PAGE TEXT:
'''
With the approaching rainstorm, however, we did not have too much time to waste. We had planned to bike the 4-mile-long (6.5km) Wildlife Drive and wanted to do so before the rain caught up with us. We picked up the Junior Ranger booklets again and then headed out for the bike ride. The Wildlife Drive can be driven, biked or walked and takes visitors along the Blackwater River. It offers excellent views of the local wildlife and has several viewing platforms, boardwalks and side-trails to explore. 

Although we are not big into birding, we were quite amazed at the variety of birds we could see here close up. At the top of the list were ospreys, eagles, and big herons.

Apart from birds, you can also see deer, Delmarva fox squirrels, muskrats and turtles. 

As we had made it half-way through the drive, we could feel raindrops slowly starting to hit us. So, the decision was made to play it safe, turn around and pedal back to the RV. It proved to be the right choice! The second we reached the parking lot it started pouring buckets! We waited out the rain by having some lunch in our RV, and the boys finished filling out their Junior Ranger books. I just love our RV – it is like our own little house anywhere we go! Even if it is just a random parking lot.
'''
PROBLEMS TO WORK ON:
1. According to the trip account, how long is the Wildlife Drive?
2. Copy the trip account, starting at the words "With the approaching" and stopping after "and big herons.", but swap "rainstorm" for "thunderstorm".

MATERIAL PROVIDED:
'''
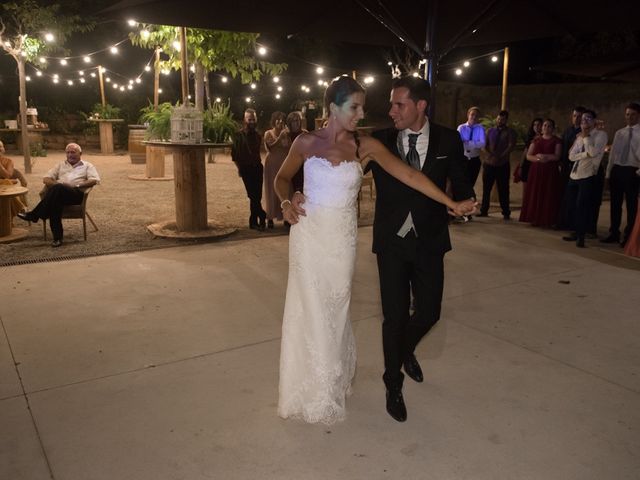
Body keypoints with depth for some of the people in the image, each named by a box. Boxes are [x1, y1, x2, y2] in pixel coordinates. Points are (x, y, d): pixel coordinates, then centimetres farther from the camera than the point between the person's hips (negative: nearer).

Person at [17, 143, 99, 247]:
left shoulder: (87, 166, 21)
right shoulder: (61, 165, 31)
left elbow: (95, 180, 2)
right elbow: (46, 179, 21)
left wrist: (77, 185, -11)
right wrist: (57, 184, -2)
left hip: (77, 193, -3)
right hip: (59, 195, 3)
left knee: (58, 188, -37)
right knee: (55, 202, -36)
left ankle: (34, 215, -32)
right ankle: (57, 237, -37)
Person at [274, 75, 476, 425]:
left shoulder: (366, 146, -2)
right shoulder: (306, 143, -3)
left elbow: (409, 175, -4)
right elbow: (283, 177, 12)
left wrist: (451, 203, -6)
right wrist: (287, 201, -9)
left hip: (342, 238, 1)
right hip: (309, 234, -1)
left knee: (335, 309, 10)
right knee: (311, 310, 6)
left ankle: (333, 379, 35)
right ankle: (313, 389, 27)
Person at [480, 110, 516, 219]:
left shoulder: (510, 132, 4)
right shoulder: (491, 130, 14)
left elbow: (511, 146, -8)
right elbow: (485, 144, 10)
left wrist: (501, 156, -18)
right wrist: (491, 153, -8)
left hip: (503, 164, -3)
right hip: (489, 163, 3)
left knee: (503, 190, 0)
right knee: (486, 188, 5)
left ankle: (506, 213, 6)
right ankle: (484, 211, 13)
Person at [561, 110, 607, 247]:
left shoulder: (601, 134, -2)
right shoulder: (579, 136, 15)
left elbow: (593, 152, -17)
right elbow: (571, 156, 4)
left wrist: (586, 137, -8)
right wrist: (585, 154, -12)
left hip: (588, 176, -6)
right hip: (574, 175, 6)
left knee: (582, 206, -5)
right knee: (571, 206, 9)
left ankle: (581, 236, 8)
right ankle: (577, 232, 24)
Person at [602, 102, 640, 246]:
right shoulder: (619, 133, 13)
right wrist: (608, 172, 9)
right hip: (616, 169, 5)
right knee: (615, 203, 11)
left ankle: (628, 236, 12)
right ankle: (614, 233, 21)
'''
TASK RESULTS:
1. It is 4 miles (6.5 km) long.

2.
With the approaching thunderstorm, however, we did not have too much time to waste. We had planned to bike the 4-mile-long (6.5km) Wildlife Drive and wanted to do so before the rain caught up with us. We picked up the Junior Ranger booklets again and then headed out for the bike ride. The Wildlife Drive can be driven, biked or walked and takes visitors along the Blackwater River. It offers excellent views of the local wildlife and has several viewing platforms, boardwalks and side-trails to explore. 

Although we are not big into birding, we were quite amazed at the variety of birds we could see here close up. At the top of the list were ospreys, eagles, and big herons.